Der Einfluss der Industriepolitik auf die Gesamtwirtschaft sollte daher nicht überschätzt werden. Sehr oft gerät über die Nachrichten, dass einzelne Unternehmen davon profitieren, in Vergessenheit, dass Industriepolitik auch Kosten hat. Schließlich ist ihr Zweck letztlich eine Marktverzerrung, also die Korrektur des Marktergebnisses, wie es ohne Eingriffe zustande gekommen wäre. Die Beweislast, dass dies effizienzfördernd sei, liegt angesichts der Erfahrungen mit derartigen Eingriffen bei den Befürwortern der Industriepolitik.

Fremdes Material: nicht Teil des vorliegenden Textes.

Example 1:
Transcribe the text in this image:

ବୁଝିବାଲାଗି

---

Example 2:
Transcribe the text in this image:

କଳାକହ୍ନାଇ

[1] Kostenabschätzungen für Bundesgesetze werden vom Rechnungshof des Kongresses (Congressional Budget Office, CBO) erstellt. Die Ausgabe- und Einnahmenprojektionen werden dabei jeweils für das laufende Jahr und die zehn Folgejahre vorgenommen.
[2] Im Unterschied zu vielen anderen Vorhaben der Regierung wirkte der IRA den ersten Kostenschätzungen des CBO zufolge defizitreduzierend (den geschätzten 500 Mrd. Dollar an Ausgaben oder Steuerausfällen über 10 Jahre standen ca. 740 Mrd. Dollar an Einnahmeerhöhungen gegenüber, u.a. wegen einer Mindestbesteuerung von Großunternehmen und einer Abgabe auf Aktienrückkäufe).
[3] Jean-Jacques Servan-Schreiber, „Die amerikanische Herausforderung“, 1968. Dieser Bestseller der späten 1960er Jahre diagnostizierte eine technologische Kluft zwischen den USA und Europa und rief die Europäer auf, der US-Hegemonie etwas entgegenzusetzen.